Se il precedente Gli X-Men e la filosofia ha indagato come è essere un mutante, il mutante che dunque siamo, il presente volume intende provare a lasciar raccontare ai fumetti degli X-Men qualcosa riguardo questioni di filosofia etica: un’etica del desiderio, come vuole Lacan, della responsabilità illimitata, come vuole Derrida, un’etica della libertà, della colpa e, soprattutto, un’etica ingrata, di un eroismo senza grazie (thankless heroism) alla portata però di ogni uomo.
Un esercizio di filosofia mutante, per contenuto (i comics degli X-Men) e stile (filosofia e pop culture che si indagano e raccontano, insieme). Una filosofia che assume una nuova forma, contaminata, meticcia, ibrida, non fuggendo di fronte alla cultura popolare, ma ricavandone, invece, un modo per spianare una via nel pensiero, per aprire un cammino.



Leggere i fumetti non è meno complesso e difficile che leggere tout court, e non solo è auspicabile, ma necessario per la filosofia confrontarsi anche con essi, lavorarci ed esporsi alla loro contaminazione. E poi sono chiamato a rispondere all'appello di certe idiosincrasie che mi abitano, di una curiosità ostinata e divergente, di un debito d'amore da pagare da oltre vent'anni. Come non scrivere, dunque, dello spandex che si tende mentre si salva il mondo?




Etica del desiderio 
Se, come vuole Nancy, i supereroi dei comics sono uno dei modelli che viene subito in mente quando si riflette sul giusto, l'ingiusto e il fare giustizia, cosa vedranno nel riflesso della lama gli X-Men? Eroi moderni e non classici - comici, gaudenti, nichilisti, singolari, criminali, insomma, sporchi come l'ispettore Callaghan di Clint Eastwood e oscuri come il Batman di Frank Miller, così li racconta Regazzoni -, essi hanno abbracciato la propria natura più cupa e preso pieno possesso della propria oscuritàDopo qualche milione di snikt, dopo infinite e dolorose ripetizioni, la Cosa che li abita e li infesta ha tracciato per loro una certa strada: via vs sogno, come molti protagonisti dei manga non cedono sul proprio desiderio per porsi al servizio dei beni, di un supposto bene superiore e universale. E nessuno ha mai detto che poi avremmo dormito sonni tranquilli: non si può né si deve supporre di essere in grado di dormire in pace, come insegna anche il Dr. House.

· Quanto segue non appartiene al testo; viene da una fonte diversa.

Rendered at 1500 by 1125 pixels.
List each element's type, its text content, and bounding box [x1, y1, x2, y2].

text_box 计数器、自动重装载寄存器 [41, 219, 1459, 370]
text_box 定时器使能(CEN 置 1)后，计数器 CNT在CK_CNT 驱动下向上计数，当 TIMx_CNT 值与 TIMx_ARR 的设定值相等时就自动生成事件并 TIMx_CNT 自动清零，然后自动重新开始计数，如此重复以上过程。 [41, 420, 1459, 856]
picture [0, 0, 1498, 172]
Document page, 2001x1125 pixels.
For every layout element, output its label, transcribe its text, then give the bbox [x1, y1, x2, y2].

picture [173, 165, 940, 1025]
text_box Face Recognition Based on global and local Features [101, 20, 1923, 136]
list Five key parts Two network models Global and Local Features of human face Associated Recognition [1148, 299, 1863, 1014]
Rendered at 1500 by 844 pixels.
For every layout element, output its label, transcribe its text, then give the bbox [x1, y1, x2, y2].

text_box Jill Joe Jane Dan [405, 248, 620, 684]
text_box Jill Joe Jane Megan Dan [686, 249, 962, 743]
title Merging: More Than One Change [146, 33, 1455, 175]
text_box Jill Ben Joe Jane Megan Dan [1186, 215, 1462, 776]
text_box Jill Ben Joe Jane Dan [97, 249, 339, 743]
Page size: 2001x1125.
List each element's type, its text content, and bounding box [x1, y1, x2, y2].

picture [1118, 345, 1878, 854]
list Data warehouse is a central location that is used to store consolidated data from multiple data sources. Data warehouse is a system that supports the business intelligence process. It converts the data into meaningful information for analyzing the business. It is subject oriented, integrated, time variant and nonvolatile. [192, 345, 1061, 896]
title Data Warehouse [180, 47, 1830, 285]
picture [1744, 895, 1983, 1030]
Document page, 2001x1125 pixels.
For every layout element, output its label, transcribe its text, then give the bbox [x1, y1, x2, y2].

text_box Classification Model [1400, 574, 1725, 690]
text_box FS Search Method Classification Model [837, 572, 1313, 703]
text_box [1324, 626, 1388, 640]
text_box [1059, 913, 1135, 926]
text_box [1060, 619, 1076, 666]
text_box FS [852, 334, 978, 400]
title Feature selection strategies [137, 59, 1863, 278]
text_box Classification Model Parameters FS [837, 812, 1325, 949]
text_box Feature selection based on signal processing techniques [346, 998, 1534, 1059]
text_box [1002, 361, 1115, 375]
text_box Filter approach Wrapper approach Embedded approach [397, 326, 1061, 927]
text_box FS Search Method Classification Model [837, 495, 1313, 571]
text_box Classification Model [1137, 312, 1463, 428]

Etica della responsabilità illimitata 
Anche il fantasy di Trono di Spade racconta che, seduti su troni e cuscini, l'etica non è un calcolo legale - la prospettiva morale di Lisa Simpson ben lo racconta - e alla giustizia essere considerata un semplice mestiere va stretto - basta leggere O'Brien per capirlo. Non esiste alcuna scusa per il dovere, né per non compierlo (si può, perciò si deve) né, però, per compierlo, o il rischio è l'osceno godimento della vendetta - basta leggere Murakami, stavolta. Libertà e colpa sono i segni distintivi di un atto etico pienamente e illimitatamente responsabile.



Etica ingrata 
Per essere giusto non spettano né ricompense né ringraziamenti, l'atto etico è un atto di eroismo ingrato - thankless heroism come quello di Psylocke -, che non fa guadagnare altro che la possibilità di percorrere la via tracciata per un eroe. E anche se, in definitiva, per questo eroe che avanza fino all'estremo del suo desiderio, non sono tutte rose ed è, anzi, una strada rischiosa, non c’è altro bene che quello che può servire a pagare il prezzo dell’accesso al desiderio, della fedeltà ad esso, del non cedere su di esso.